To ensure that the binding service contracts are commercially fair and reasonable for both parties, as is required for most appeals, and that they reflect the features of each case, the new provision will provide some guidance to the arbitrator so that the following aspects are taken into account:  The freight transported by the shipper and the latter's transportation requirements; the general obligations of the railway company as the public carrier responsible for providing services to all users on the network; operational constraints for both parties; any other factor deemed appropriate by the arbitrator.

The provision also establishes a new enforcement mechanism, meaning that administrative monetary penalties may be imposed on the railway companies for failure to provide the service.

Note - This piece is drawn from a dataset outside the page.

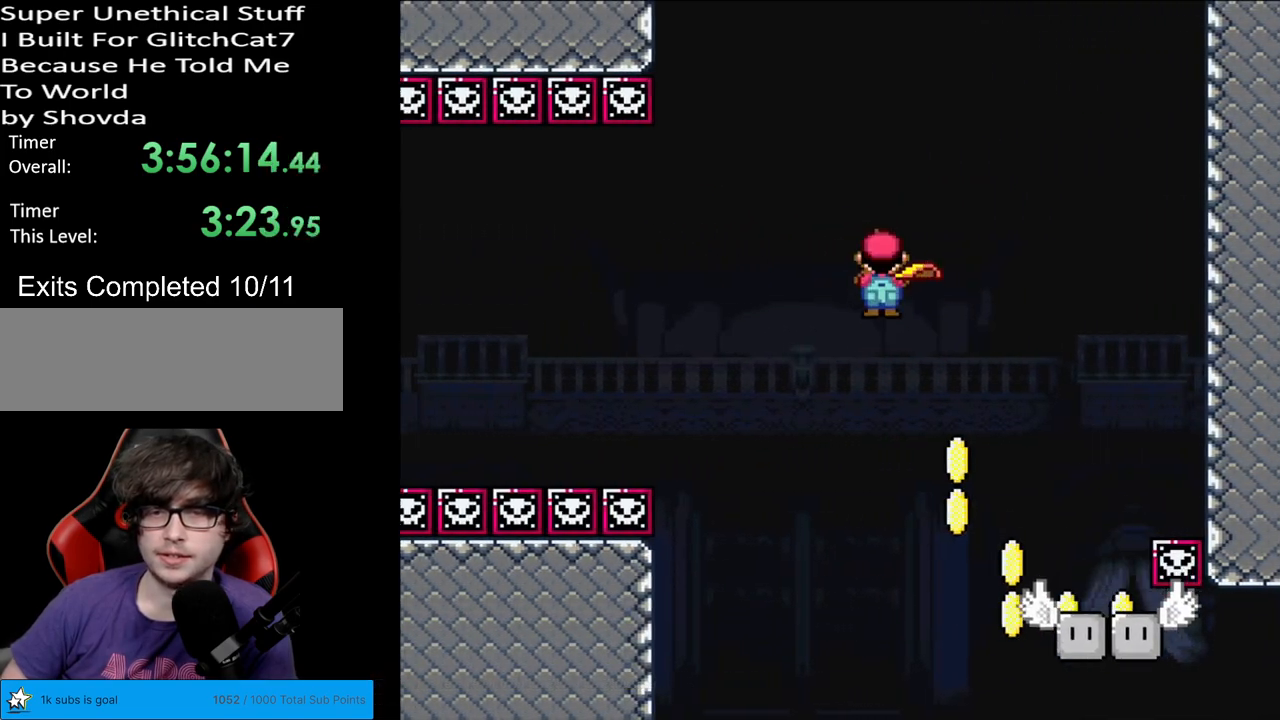
{"buttons": ["Y"], "events": [[33, "DPAD_RIGHT", "up"]]}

The current section of the act which pertains to administrative monetary penalties will be amended to enable the imposition of a fine of up to $100,000 per offence on the railway company if the agency confirms that there was a failure to comply with the obligations of the imposed service contract.

Although the administrative monetary penalties will be paid to the Crown, given that this is an enforcement tool similar to other fines imposed by the government, this amendment will provide shippers with a mechanism for imposing financial penalties on those railway companies that fail to provide service.


Shippers will retain the right to ask the agency to enforce commercial service agreements or an imposed service contract through the existing level of service provision of the act. As well, shippers will continue to have the right to seek damages for service failures in the courts as these agreements and contracts are legally binding on both parties.


To conclude, Bill C-52 will give shippers an additional tool to use in their dealings with railway companies. It completes the current provisions applicable to shippers set out in the Canadian Transportation Act, but it does not replace them. Shippers will still be able to choose the provision or set of provisions enabling them to pursue their activities in the best way possible.

It is expected that the establishment of service terms and conditions, done commercially or through service arbitration, will make a positive contribution to the relations between shippers and railway companies by providing clarity and the necessary predictability for rail freight service. As a result, this bill will help strengthen Canada's economy.


From the beginning, my goal as Minister of Transport has been to table a bill addressing rail freight service that strikes the right balance to the entire Canadian economy. Bill C-52 delivers significantly for our shippers. It will give them the additional clarity, predictability and reliability that they need while ensuring the railways can manage an efficient and effective network that benefits everyone.

Thank you for your time in this evening. My team and I are ready to answer your questions.

The Chair: Thank you, minister.

Senator Mercer: Thank you, minister, for being here. We appreciate it. You are always cooperative when we have anything to do with the department, and we do appreciate that.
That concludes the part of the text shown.